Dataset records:

• • • • • • •

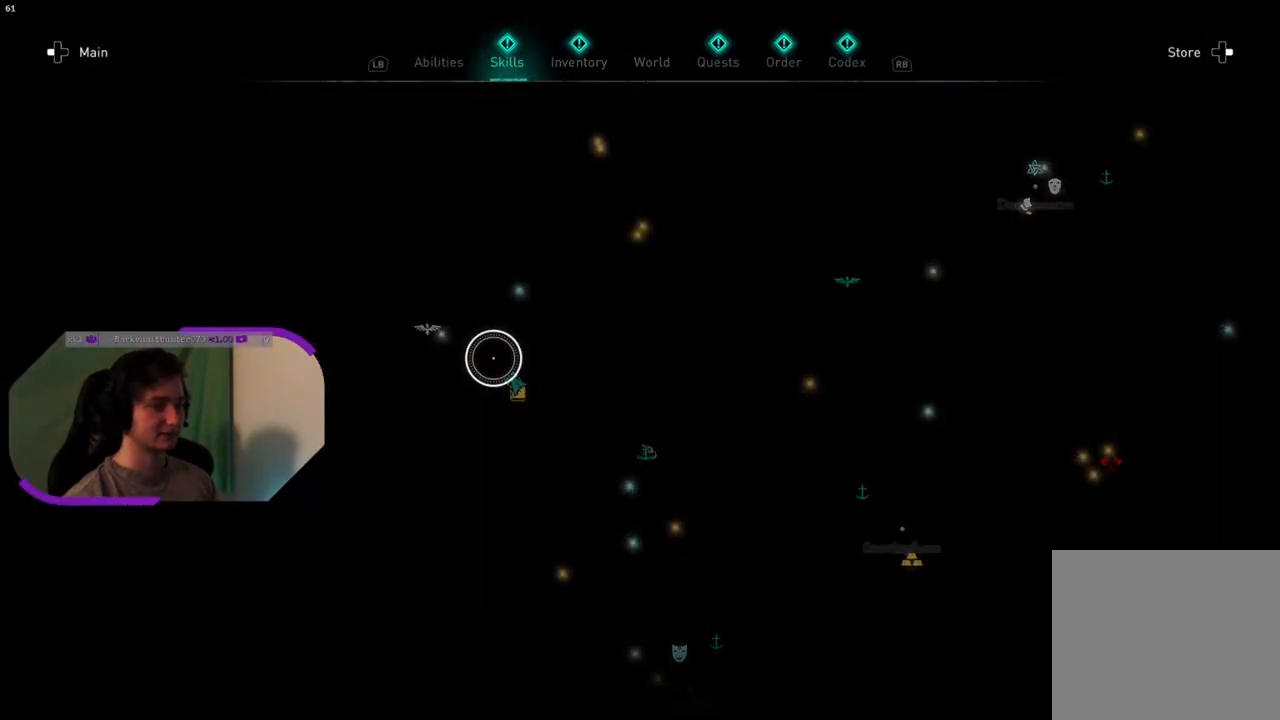
{"buttons": [], "left_stick": "center", "right_stick": "center", "events": []}
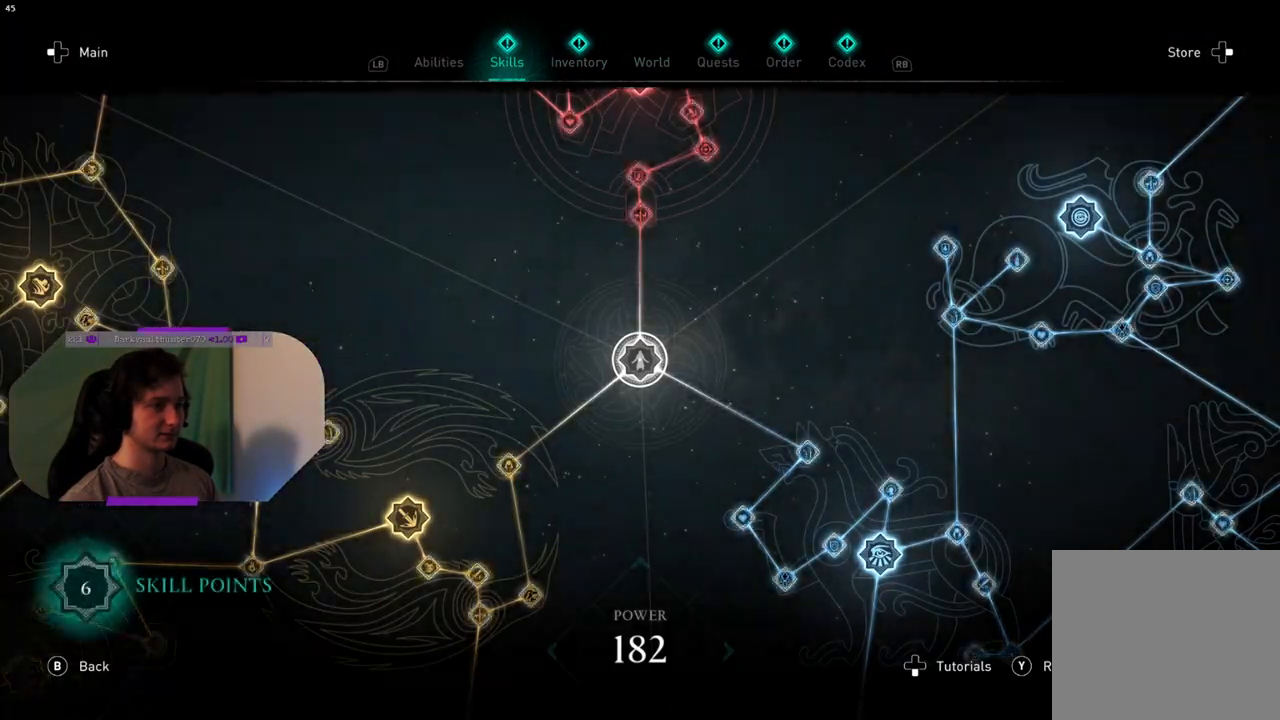
{"buttons": [], "left_stick": "left", "right_stick": "center", "events": [[217, "CROSS", "down"], [300, "CROSS", "up"], [417, "left_stick", "left"]]}
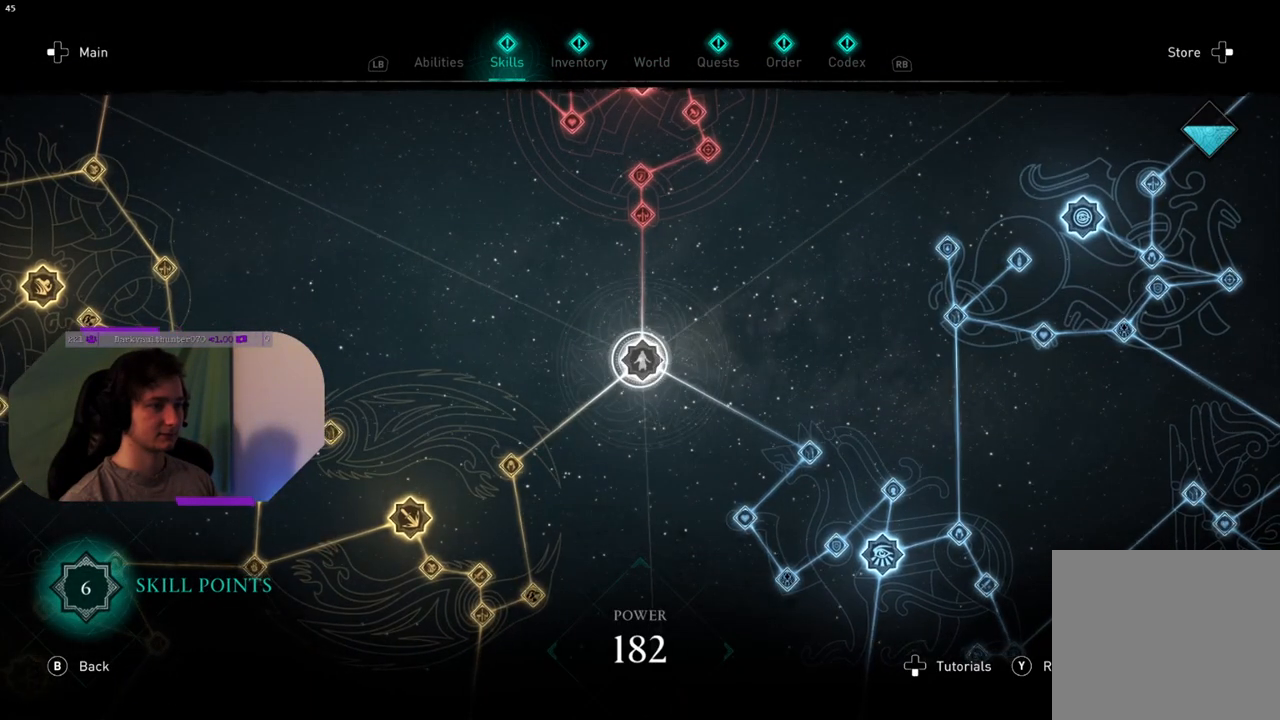
{"buttons": ["CROSS"], "left_stick": "center", "right_stick": "center", "events": [[167, "left_stick", "center"], [217, "left_stick", "right"], [417, "left_stick", "center"], [433, "CROSS", "down"]]}
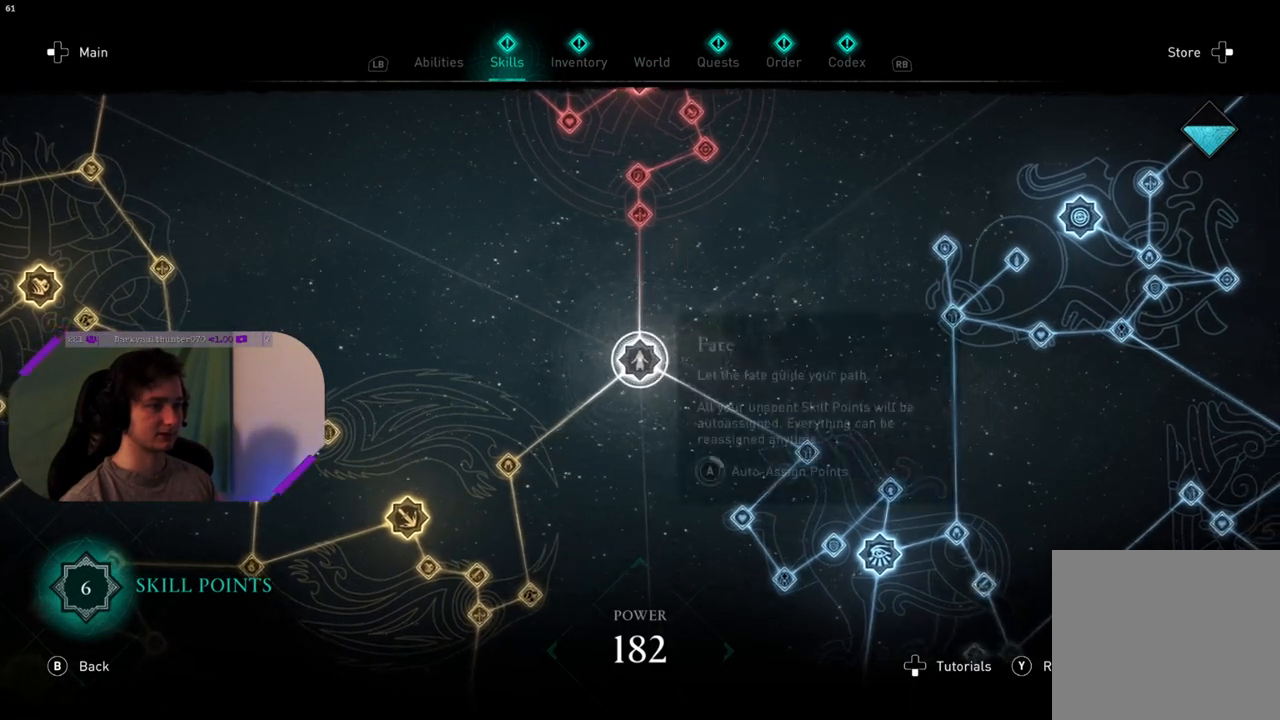
{"buttons": ["CROSS"], "left_stick": "center", "right_stick": "center", "events": []}
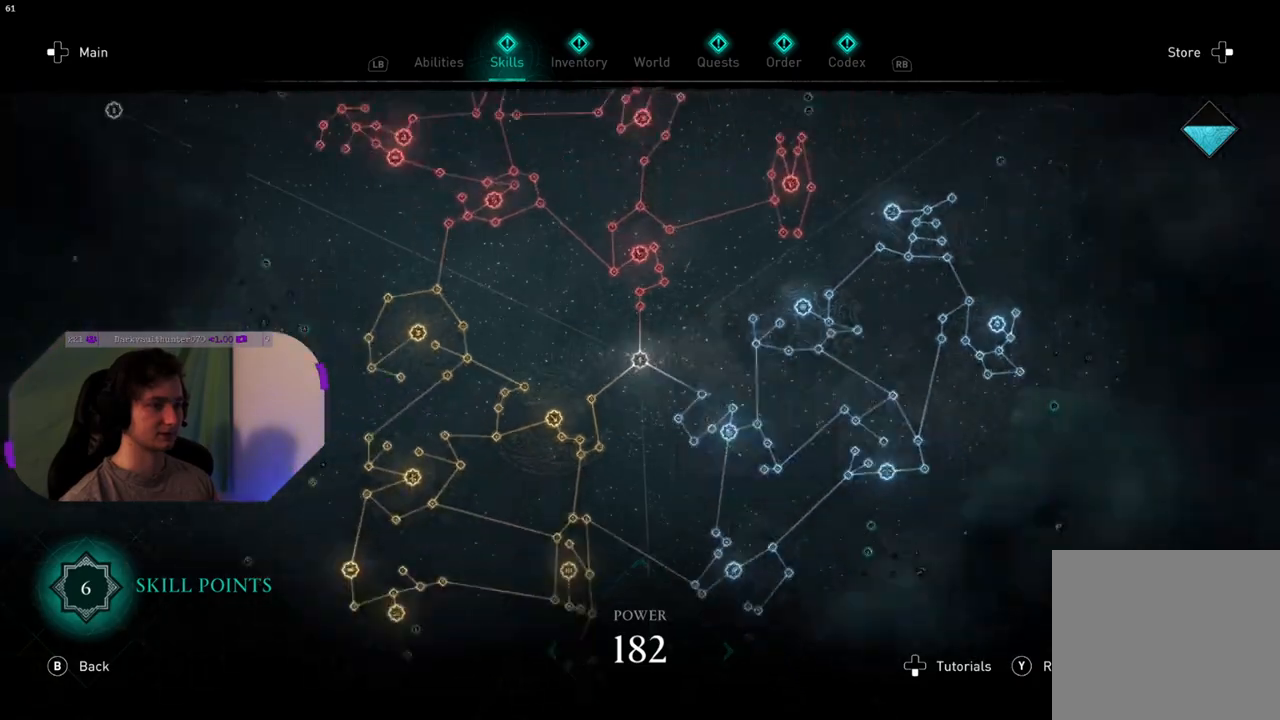
{"buttons": [], "left_stick": "center", "right_stick": "center", "events": [[117, "CROSS", "up"]]}
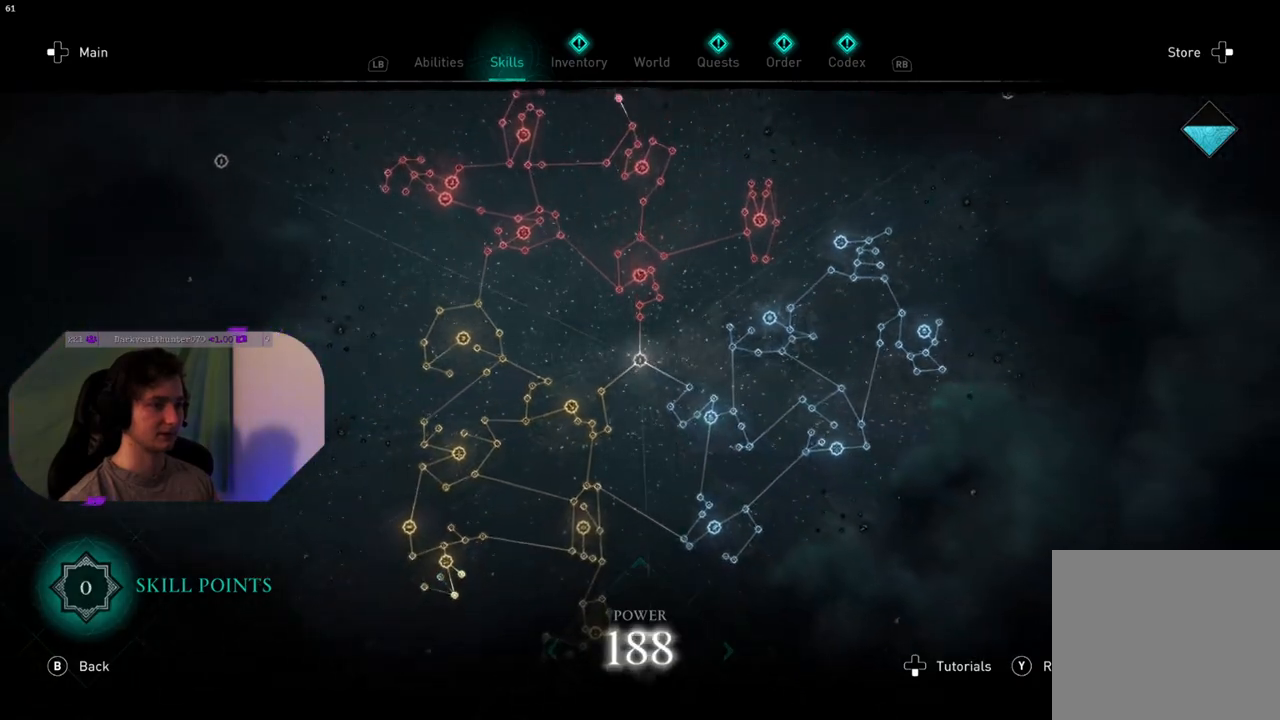
{"buttons": [], "left_stick": "center", "right_stick": "center", "events": []}
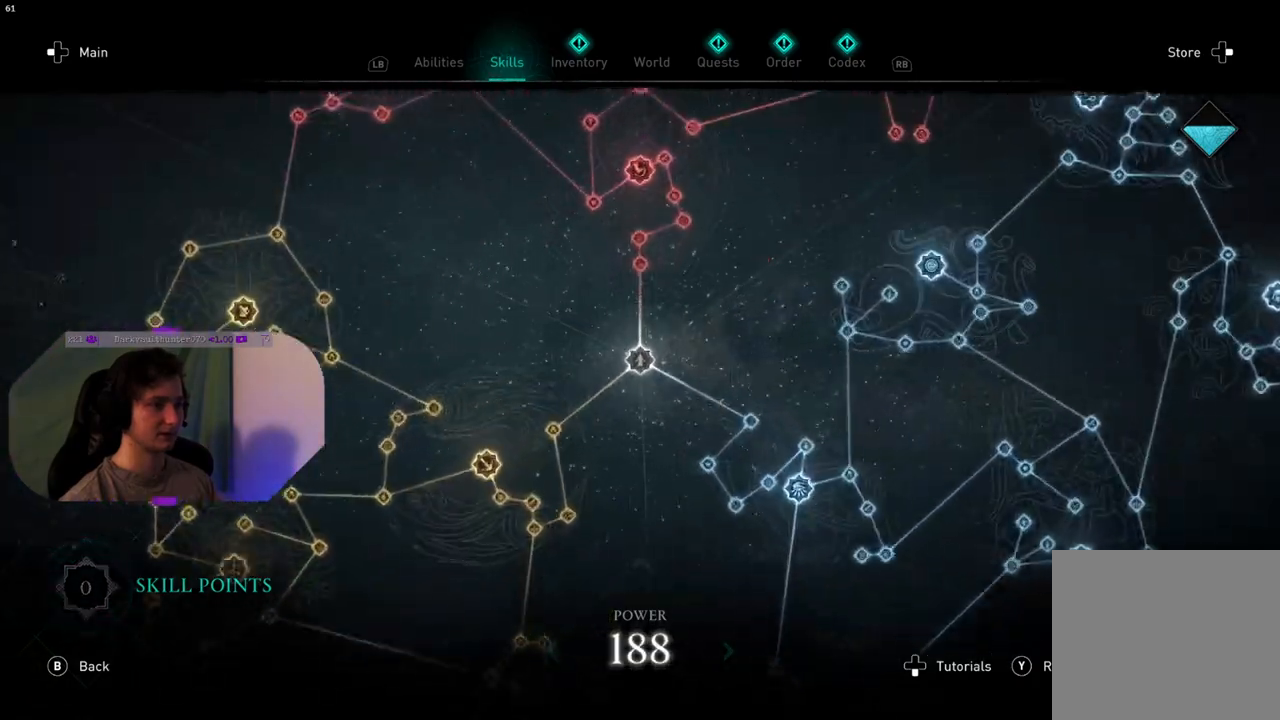
{"buttons": [], "left_stick": "center", "right_stick": "center", "events": [[50, "CIRCLE", "down"], [183, "CIRCLE", "up"]]}
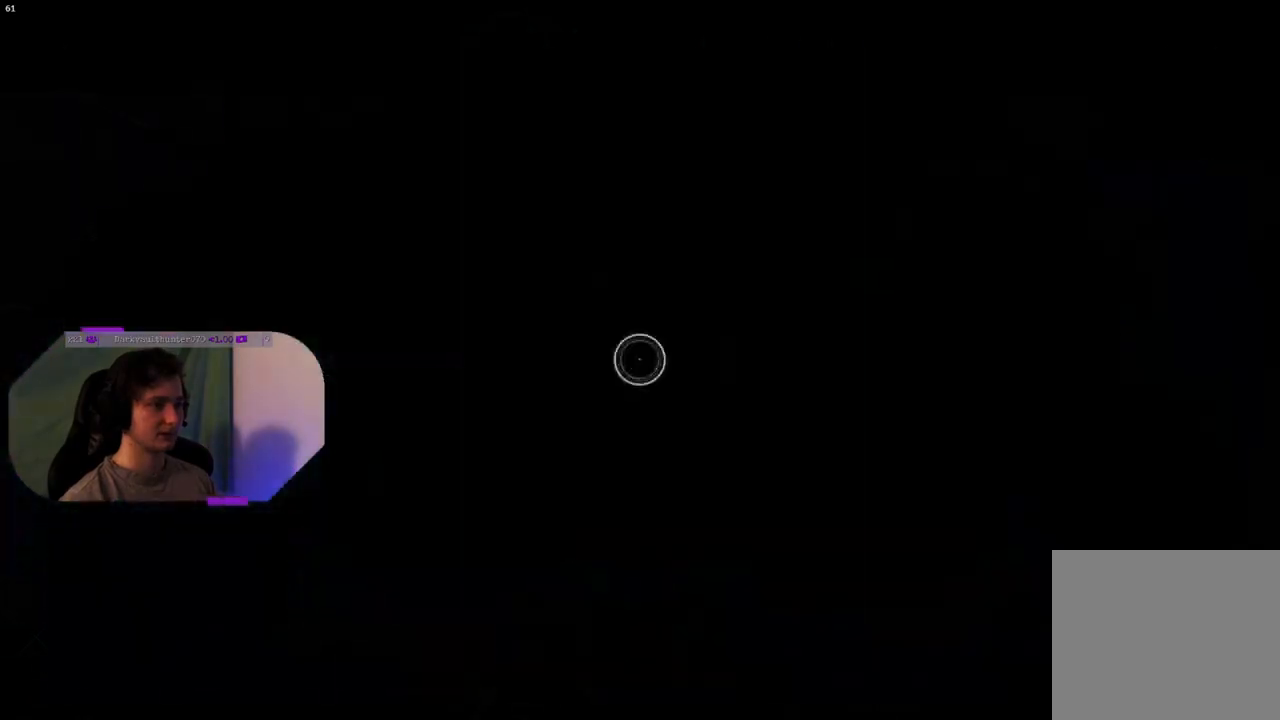
{"buttons": [], "left_stick": "center", "right_stick": "center", "events": []}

• • • • • • •

Return every entry above word for word, and include no images.

Answer to this exercise ->
{"buttons": [], "left_stick": "center", "right_stick": "center", "events": []}
{"buttons": [], "left_stick": "left", "right_stick": "center", "events": [[217, "CROSS", "down"], [300, "CROSS", "up"], [417, "left_stick", "left"]]}
{"buttons": ["CROSS"], "left_stick": "center", "right_stick": "center", "events": [[167, "left_stick", "center"], [217, "left_stick", "right"], [417, "left_stick", "center"], [433, "CROSS", "down"]]}
{"buttons": ["CROSS"], "left_stick": "center", "right_stick": "center", "events": []}
{"buttons": [], "left_stick": "center", "right_stick": "center", "events": [[117, "CROSS", "up"]]}
{"buttons": [], "left_stick": "center", "right_stick": "center", "events": []}
{"buttons": [], "left_stick": "center", "right_stick": "center", "events": [[50, "CIRCLE", "down"], [183, "CIRCLE", "up"]]}
{"buttons": [], "left_stick": "center", "right_stick": "center", "events": []}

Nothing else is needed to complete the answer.